### Exercise set
1. Return the part of the forum thread that opens with the words containing "No. I have a" and closes with "Good quality also.".
2. Answer these questions from the forum thread:
(a) What does the MBT number in System Information stand for?
(b) What size is the fan JoeKustra has on top of a Mini?
(c) What ambient temperature does JoeKustra give for the room with the two Mini units?

### Passage given
________

Sent from my iPhone using Tapatalk


----------



## JoeKustra

foghorn2 said:


> The pattern I notice is the mini gets very hot when it crashes, and sometimes it takes a cold boot to get out of the crash.
> 
> My Bolt/Roamio have no such issues, this my be a hardware crash related to buggy software.


The Mini, like the Roamio (and below), has a number in System Information: MBT. That's mother board temperature in C. A number over 50C is normal. A Roamio usually has 40C. If you feel heat is an issue, I can stop the fan on top of my Mini and rerun the test. Actually, I'll just use a different Mini without a fan.


----------



## Miles267

Do any of the minis actually have fans inside? None of mine do or they're earlier generation units.


Sent from my iPhone using Tapatalk


----------



## JoeKustra

Miles267 said:


> Do any of the minis actually have fans inside? None of mine do or they're earlier generation units.


No. I have a 120mm fan on top powered by an old wall wart. I have a wireless bridge on top of the fan. The fan is almost silent, but not real cheap.


----------



## whoareyou_1999

JoeKustra said:


> Observation: the data comes in bursts. More of a drip service than a streaming service. I ran Real Time for an hour, crossing two episodes. No problem. Good quality also.


I believe you'd be much more likely to replicate the issue with auto playback of multiple music videos that have short durations (3 - 5 minute type videos).

I had a suspicion at one point that many of these videos are posted with varying resolutions/framerates and that is the root cause of these issues. I was never able to prove this out.

Next lockup I'll need to check and see if the unit feels hotter than normal.


----------



## JoeKustra

whoareyou_1999 said:


> I believe you'd be much more likely to replicate the issue with auto playback of multiple music videos that have short durations (3 - 5 minute type videos).
> I had a suspicion at one point that many of these videos are posted with varying resolutions/framerates and that is the root cause of these issues. I was never able to prove this out.
> Next lockup I'll need to check and see if the unit feels hotter than normal.


Since 2pm I have been running two Mini units (v1 and v2) on different continuous YouTube channels. No problems. Both are using the same host also, but that's not important for streaming. I'm also using the same router to access the internet and another Roamio has done a daily connection. The two Mini units are physically next to each other, using the same UPS and media bridge. The ambient temp is 72F. In a few minutes I'll stop the streaming and get their MBT. Neither has a fan.

One is on short video playbacks, one is on longer playbacks. The media bridge isn't even working at 10% of the load regular streaming live video would need. I have tested three Mini units streaming HD TV at once on this configuration.

Anything else I can try?

Just noticed. Both Mini are set at fixed 1080i, 1080p (pass through). TV is a Sony 1080p. Just checked. One stream is 1080i/60 and one is 1080/p24.


----------



## whoareyou_1999

JoeKustra said:


> Since 2pm I have been running two Mini units (v1 and v2) on different continuous YouTube channels. No problems. Both are using the same host also, but that's not important for streaming. I'm also using the same router to access the internet and another Roamio has done a daily connection. The two Mini units are physically next to each other, using the same UPS and media bridge. The ambient temp is 72F. In a few minutes I'll stop the streaming and get their MBT. Neither has a fan.

________

### Stored data
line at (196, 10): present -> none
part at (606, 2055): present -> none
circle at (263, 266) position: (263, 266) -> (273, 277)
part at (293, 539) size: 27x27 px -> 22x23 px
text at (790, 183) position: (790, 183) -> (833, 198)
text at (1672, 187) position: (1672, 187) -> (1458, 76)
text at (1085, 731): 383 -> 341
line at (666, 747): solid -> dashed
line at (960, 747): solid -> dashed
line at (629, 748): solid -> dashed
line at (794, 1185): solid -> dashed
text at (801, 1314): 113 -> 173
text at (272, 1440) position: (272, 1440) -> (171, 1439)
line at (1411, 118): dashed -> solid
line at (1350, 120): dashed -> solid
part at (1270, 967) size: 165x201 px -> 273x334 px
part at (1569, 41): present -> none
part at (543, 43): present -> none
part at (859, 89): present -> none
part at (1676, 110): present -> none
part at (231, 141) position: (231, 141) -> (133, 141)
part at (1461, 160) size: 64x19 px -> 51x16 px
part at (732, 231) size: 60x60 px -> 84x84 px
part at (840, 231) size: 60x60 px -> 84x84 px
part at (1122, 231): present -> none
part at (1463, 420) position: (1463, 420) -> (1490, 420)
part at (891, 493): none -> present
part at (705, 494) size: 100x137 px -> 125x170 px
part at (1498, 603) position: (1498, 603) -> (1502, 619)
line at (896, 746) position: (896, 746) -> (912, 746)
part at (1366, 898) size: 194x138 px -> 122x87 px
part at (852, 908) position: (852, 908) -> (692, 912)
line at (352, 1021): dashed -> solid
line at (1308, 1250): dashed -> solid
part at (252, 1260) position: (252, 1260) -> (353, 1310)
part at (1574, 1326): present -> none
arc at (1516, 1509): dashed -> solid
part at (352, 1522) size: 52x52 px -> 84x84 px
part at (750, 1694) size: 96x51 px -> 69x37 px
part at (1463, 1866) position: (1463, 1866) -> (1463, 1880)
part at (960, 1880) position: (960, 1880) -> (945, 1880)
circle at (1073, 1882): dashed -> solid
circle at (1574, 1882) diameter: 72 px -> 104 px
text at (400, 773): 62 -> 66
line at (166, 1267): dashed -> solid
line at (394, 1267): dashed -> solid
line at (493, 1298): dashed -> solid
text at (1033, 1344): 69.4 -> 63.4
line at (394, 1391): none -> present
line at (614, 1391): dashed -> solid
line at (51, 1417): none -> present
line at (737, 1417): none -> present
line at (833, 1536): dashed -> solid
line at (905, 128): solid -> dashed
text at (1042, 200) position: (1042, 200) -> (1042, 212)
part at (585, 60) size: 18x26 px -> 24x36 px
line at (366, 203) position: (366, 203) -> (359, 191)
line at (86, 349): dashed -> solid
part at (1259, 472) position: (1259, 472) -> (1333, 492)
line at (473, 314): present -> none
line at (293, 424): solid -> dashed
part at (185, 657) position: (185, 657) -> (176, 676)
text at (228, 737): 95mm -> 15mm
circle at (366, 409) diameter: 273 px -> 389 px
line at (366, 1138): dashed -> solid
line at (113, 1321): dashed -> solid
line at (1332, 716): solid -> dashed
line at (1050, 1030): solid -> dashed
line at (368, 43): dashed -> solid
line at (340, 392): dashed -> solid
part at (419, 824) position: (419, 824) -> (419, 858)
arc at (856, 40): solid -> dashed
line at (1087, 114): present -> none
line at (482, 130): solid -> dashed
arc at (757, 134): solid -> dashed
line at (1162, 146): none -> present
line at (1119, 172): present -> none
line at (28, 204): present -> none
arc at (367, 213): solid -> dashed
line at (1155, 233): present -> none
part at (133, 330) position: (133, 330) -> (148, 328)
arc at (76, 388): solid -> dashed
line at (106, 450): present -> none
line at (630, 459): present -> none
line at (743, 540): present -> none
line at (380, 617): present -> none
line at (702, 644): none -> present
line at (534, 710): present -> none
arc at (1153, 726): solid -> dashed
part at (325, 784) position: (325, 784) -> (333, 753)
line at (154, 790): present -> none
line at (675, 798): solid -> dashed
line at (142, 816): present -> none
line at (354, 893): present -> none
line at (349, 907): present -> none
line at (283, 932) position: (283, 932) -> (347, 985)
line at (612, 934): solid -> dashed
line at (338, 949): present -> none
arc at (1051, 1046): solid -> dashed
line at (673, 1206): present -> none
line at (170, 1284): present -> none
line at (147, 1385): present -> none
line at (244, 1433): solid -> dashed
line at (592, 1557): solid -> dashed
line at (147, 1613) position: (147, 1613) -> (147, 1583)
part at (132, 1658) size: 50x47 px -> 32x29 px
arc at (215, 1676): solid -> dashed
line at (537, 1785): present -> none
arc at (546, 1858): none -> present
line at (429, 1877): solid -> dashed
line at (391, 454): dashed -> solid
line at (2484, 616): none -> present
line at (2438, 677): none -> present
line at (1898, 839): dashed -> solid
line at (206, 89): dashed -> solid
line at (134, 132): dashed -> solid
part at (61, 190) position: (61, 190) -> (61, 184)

________

### Outputs in order
1.
No. I have a 120mm fan on top powered by an old wall wart. I have a wireless bridge on top of the fan. The fan is almost silent, but not real cheap.


----------



## whoareyou_1999

JoeKustra said:


> Observation: the data comes in bursts. More of a drip service than a streaming service. I ran Real Time for an hour, crossing two episodes. No problem. Good quality also.

2.
(a) Mother board temperature, in C.
(b) 120mm.
(c) 72F.